==== Text block ====

Combined Origin/Destination Cluster Map saved to combined_cluster_map.html


## Temporal Analysis

In [6]:
# Hourly Cluster Maps with Layers

# Clustering parameters
radius = 250
min_samples = 2

# Map creation
hourly_map = folium.Map(location=[combined_map_center_lat, combined_map_center_lng],
                      zoom_start=12,
                      tiles='Cartodb Positron')

# Create a layer control upfront
layer_control = folium.LayerControl(position='topright', collapsed=False)

# Create hourly clusters and layers
for hour in range(24):
    hourly_df = clean_df[clean_df['hour'] == hour].copy()

    if hourly_df.empty: # Skip hours with no data
        print(f"No data for hour {hour}, skipping.")
        continue

    # Cluster Origins for the hour
    origin_coords_hourly = hourly_df[['origin_lat', 'origin_lng']].values
    db_origin_hourly = get_dbscan_clusters(origin_coords_hourly,
                                           radius,
                                           min_samples) # Use your get_dbscan_clusters function
    hourly_df['origin_cluster_hourly'] = db_origin_hourly

    origin_clusters_hourly = hourly_df[hourly_df['origin_cluster_hourly'] != -1].\
        groupby('origin_cluster_hourly').agg({
        'ted': 'mean',
        'type': 'count',
        'origin_lat': 'mean',
        'origin_lng': 'mean'
    }).reset_index()
    origin_clusters_hourly.rename(columns={'type': 'origin_ride_count'}, inplace=True)


    # Cluster Destinations for the hour
    dest_coords_hourly = hourly_df[['dest_lat', 'dest_lng']].values
    db_dest_hourly = get_dbscan_clusters(dest_coords_hourly,
                                         radius,
                                         min_samples) # Use your get_dbscan_clusters function
    hourly_df['dest_cluster_hourly'] = db_dest_hourly

    dest_clusters_hourly = hourly_df[hourly_df['dest_cluster_hourly'] != -1].\
        groupby('dest_cluster_hourly').agg({
        'ted': 'mean',
        'type': 'count',
        'dest_lat': 'mean',
        'dest_lng': 'mean'
    }).reset_index()

====

--- Work order 1 ---
Rewrite the hourly cluster map code starting at "# Map creation" and ending at "tiles='Cartodb Positron')", with "Cartodb Positron" changed to "OpenStreetMap".
--- Work order 2 ---
Resume the hourly cluster map code after its final line.

==== Provided material ====

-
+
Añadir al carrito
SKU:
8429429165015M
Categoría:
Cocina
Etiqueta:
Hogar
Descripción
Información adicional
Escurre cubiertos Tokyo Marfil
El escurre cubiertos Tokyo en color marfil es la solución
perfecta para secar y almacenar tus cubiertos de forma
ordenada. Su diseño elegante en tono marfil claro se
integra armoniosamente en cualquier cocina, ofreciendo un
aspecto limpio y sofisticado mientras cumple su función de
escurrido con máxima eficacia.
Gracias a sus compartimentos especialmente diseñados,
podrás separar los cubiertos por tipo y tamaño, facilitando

====

--- Response area 1 ---
# Map creation
hourly_map = folium.Map(location=[combined_map_center_lat, combined_map_center_lng],
                      zoom_start=12,
                      tiles='OpenStreetMap')

--- Response area 2 ---
    dest_clusters_hourly.rename(columns={'type': 'dest_ride_count'}, inplace=True)


    # Create separate feature groups for each hour
    hour_group = folium.FeatureGroup(name=f'Hour {hour}', show=False)

    # Visualize Origin Clusters for the hour
    origin_layer = folium.FeatureGroup(name='Origins',
                                       show=True).add_to(hour_group)
    for index, row in origin_clusters_hourly.iterrows():
        cluster_lat = row['origin_lat']
        cluster_lng = row['origin_lng']
        ride_count = row['origin_ride_count']
        ted_mean = row['ted']

        folium.CircleMarker(
            location=[cluster_lat, cluster_lng],
            radius=10,
            fill=True,
            fill_color='green',
            color='green',
            fill_opacity=0.6,
            popup=f"Hour {hour} - Origin Cluster {row['origin_cluster_hourly']}<br>Rides: {ride_count}<br>Avg TED: {ted_mean:.2f}"
        ).add_to(origin_layer) # Add to hourly origin layer


    # Visualize Destination Clusters for the hour
    dest_layer = folium.FeatureGroup(name='Destinations',
                                     show=True).add_to(hour_group)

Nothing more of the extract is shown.